(TASK DETAILS):
Copy out word for word every line of the listing, from its very first line down to the line holding "las bebidas. La", with both of those lines included.

Extracted page text data
_ _ _ _ _
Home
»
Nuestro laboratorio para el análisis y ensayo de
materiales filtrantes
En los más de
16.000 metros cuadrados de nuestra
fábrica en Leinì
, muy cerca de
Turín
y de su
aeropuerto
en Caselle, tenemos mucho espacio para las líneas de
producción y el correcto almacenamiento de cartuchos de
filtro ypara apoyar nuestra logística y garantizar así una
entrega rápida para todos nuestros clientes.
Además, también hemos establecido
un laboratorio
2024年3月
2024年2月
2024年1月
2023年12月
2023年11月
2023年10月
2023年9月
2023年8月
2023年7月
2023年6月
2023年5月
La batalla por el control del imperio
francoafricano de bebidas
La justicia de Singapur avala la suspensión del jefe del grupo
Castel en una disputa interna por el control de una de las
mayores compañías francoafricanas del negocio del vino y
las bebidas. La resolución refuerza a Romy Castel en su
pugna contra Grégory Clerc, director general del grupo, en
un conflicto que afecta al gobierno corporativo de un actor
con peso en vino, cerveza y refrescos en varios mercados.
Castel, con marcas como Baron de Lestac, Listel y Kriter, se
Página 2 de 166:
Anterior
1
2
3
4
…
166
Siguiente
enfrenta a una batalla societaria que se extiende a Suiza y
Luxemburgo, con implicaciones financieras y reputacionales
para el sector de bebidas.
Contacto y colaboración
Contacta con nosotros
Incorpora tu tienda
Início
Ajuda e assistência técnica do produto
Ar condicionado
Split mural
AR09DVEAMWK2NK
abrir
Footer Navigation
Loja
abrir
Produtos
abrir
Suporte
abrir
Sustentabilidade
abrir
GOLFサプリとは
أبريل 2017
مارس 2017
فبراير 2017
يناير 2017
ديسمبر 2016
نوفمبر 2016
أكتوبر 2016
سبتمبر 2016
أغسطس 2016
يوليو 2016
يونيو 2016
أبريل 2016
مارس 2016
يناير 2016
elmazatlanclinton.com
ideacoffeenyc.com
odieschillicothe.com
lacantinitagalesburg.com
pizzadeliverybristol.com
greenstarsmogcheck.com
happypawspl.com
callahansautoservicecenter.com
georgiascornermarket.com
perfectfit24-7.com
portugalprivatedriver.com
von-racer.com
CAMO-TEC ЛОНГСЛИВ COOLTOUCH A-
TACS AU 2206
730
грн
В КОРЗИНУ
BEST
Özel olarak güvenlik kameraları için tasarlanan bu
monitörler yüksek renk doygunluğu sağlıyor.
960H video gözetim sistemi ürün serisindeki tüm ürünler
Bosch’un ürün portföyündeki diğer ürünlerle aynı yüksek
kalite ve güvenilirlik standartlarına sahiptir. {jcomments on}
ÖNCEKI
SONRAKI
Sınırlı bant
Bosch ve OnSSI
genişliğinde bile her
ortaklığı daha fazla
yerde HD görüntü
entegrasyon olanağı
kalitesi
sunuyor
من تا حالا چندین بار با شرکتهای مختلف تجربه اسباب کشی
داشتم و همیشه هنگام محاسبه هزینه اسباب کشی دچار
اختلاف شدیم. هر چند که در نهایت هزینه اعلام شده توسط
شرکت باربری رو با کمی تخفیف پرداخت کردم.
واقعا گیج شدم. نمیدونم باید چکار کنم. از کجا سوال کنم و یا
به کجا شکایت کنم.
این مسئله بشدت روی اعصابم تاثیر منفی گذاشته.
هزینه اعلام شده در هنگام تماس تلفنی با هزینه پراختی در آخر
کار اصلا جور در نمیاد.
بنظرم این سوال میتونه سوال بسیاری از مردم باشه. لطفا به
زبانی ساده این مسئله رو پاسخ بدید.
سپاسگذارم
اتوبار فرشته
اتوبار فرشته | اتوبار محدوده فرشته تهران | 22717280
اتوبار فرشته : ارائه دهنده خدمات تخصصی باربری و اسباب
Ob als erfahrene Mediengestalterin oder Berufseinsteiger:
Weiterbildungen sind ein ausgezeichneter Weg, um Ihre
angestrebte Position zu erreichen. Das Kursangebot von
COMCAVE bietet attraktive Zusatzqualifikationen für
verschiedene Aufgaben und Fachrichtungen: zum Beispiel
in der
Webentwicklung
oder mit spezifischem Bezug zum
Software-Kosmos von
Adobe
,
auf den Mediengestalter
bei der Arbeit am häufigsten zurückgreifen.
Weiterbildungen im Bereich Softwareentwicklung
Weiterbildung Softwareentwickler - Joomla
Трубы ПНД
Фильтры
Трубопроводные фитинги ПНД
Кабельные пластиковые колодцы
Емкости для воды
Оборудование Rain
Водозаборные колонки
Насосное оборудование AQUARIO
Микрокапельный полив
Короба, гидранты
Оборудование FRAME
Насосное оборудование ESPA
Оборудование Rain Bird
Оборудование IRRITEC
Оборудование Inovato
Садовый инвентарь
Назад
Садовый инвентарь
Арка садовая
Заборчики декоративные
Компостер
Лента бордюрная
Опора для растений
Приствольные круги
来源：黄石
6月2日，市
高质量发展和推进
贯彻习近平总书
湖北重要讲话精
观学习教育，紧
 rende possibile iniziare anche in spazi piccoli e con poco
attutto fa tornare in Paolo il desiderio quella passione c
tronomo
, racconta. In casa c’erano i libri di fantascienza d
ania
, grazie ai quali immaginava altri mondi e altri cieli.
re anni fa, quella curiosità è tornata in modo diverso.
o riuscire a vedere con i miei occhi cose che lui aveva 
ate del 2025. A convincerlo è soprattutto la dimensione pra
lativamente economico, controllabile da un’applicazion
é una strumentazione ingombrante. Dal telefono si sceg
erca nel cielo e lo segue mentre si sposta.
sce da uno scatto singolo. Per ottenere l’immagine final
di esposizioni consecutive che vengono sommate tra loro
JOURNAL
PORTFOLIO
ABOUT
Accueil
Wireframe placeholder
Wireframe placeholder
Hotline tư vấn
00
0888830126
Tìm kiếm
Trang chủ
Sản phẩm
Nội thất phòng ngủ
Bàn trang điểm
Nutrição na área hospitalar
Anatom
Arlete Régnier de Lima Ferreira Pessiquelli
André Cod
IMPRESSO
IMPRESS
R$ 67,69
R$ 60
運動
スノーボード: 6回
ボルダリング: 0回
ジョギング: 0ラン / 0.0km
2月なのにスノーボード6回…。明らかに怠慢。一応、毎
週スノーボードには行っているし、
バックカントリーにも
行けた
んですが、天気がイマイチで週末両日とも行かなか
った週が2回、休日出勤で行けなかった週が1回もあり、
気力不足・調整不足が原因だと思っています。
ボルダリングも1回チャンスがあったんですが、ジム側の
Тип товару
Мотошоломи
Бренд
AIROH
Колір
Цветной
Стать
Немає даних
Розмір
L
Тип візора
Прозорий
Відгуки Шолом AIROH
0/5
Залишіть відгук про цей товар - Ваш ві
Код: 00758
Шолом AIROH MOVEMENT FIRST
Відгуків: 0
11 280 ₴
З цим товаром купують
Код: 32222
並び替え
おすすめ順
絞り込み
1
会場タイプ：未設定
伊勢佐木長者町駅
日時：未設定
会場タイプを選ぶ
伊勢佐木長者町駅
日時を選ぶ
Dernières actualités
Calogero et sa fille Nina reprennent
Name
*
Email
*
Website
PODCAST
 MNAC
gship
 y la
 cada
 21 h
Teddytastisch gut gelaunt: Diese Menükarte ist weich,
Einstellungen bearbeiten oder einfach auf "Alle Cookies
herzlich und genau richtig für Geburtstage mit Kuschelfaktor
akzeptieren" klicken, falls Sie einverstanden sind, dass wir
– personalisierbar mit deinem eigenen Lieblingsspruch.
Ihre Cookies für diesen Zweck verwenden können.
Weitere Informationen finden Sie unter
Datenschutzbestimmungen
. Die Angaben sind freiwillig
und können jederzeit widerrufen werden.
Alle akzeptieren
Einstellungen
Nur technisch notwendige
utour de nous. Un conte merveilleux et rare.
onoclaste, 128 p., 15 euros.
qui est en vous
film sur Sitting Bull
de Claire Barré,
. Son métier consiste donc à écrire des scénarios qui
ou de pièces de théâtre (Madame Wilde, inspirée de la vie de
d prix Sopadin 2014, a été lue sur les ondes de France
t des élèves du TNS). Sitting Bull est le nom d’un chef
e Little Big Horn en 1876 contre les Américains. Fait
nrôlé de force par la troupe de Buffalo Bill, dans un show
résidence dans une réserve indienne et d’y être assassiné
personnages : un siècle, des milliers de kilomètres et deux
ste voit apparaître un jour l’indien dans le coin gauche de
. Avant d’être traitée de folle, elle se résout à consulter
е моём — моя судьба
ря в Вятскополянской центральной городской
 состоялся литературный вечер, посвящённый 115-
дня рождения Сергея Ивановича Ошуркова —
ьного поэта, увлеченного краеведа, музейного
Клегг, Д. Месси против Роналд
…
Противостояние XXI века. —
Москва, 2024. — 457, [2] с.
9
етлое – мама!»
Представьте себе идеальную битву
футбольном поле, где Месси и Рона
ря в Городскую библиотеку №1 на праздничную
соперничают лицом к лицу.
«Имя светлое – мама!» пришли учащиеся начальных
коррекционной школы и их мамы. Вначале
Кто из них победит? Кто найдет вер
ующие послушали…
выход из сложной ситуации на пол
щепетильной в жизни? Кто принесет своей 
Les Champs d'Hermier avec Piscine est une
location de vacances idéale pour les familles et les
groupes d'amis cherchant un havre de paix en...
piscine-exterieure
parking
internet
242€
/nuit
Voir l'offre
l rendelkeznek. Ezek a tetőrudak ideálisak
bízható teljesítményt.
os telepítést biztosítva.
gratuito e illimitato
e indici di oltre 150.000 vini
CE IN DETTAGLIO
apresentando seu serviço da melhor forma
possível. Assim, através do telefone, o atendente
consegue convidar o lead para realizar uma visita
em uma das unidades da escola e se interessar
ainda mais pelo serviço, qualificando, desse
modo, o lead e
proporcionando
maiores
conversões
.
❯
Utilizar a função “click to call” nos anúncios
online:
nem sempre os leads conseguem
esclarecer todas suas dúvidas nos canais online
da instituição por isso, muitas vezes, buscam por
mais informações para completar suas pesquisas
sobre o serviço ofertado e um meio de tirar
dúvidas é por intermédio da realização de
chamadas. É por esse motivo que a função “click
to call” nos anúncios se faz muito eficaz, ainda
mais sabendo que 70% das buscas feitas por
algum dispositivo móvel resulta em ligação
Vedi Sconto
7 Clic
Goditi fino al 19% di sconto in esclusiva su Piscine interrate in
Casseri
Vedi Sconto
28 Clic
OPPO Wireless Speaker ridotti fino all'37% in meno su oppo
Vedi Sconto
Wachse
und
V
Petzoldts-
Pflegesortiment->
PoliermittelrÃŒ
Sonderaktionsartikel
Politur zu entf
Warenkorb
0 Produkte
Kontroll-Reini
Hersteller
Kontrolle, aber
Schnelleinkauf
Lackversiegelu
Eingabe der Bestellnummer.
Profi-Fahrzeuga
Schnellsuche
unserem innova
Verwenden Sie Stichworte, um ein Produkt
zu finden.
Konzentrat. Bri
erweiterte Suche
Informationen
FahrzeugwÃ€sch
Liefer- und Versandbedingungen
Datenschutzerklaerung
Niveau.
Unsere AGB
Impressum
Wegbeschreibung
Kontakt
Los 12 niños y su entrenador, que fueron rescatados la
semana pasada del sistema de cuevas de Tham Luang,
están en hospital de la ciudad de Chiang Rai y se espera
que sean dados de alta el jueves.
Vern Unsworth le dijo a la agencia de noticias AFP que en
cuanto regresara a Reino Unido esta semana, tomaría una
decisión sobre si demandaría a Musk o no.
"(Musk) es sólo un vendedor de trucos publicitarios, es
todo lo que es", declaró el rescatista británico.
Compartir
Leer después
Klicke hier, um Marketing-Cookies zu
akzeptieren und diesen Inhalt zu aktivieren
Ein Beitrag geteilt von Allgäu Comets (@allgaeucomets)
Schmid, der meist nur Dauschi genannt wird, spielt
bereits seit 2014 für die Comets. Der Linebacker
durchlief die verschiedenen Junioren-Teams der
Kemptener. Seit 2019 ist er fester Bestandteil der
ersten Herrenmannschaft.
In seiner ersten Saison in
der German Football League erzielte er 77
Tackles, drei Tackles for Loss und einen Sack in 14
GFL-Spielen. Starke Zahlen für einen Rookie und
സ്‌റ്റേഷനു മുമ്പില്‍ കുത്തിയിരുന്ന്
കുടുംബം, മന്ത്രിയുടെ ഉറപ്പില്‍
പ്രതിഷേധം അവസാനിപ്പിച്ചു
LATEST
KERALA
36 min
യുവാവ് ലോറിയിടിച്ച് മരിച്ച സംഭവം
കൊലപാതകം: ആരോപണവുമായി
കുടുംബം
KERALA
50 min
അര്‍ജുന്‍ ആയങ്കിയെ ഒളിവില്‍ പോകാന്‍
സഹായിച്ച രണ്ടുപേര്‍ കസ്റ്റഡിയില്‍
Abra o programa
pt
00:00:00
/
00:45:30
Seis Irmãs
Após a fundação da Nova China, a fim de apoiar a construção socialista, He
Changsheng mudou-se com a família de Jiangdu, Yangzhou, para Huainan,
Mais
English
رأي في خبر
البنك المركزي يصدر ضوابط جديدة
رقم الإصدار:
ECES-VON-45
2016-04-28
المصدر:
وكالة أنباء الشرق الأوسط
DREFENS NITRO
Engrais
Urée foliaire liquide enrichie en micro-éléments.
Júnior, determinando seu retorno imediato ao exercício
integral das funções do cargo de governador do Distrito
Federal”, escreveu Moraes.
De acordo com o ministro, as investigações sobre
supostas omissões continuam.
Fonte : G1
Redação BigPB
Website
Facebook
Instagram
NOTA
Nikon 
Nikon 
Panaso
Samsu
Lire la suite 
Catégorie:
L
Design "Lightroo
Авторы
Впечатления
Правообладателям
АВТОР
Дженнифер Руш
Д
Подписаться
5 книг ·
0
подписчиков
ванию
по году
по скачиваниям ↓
_ _ _ _ _
(ANSWER TO THIS EXERCISE):
Home
»
Nuestro laboratorio para el análisis y ensayo de
materiales filtrantes
En los más de
16.000 metros cuadrados de nuestra
fábrica en Leinì
, muy cerca de
Turín
y de su
aeropuerto
en Caselle, tenemos mucho espacio para las líneas de
producción y el correcto almacenamiento de cartuchos de
filtro ypara apoyar nuestra logística y garantizar así una
entrega rápida para todos nuestros clientes.
Además, también hemos establecido
un laboratorio
2024年3月
2024年2月
2024年1月
2023年12月
2023年11月
2023年10月
2023年9月
2023年8月
2023年7月
2023年6月
2023年5月
La batalla por el control del imperio
francoafricano de bebidas
La justicia de Singapur avala la suspensión del jefe del grupo
Castel en una disputa interna por el control de una de las
mayores compañías francoafricanas del negocio del vino y
las bebidas. La resolución refuerza a Romy Castel en su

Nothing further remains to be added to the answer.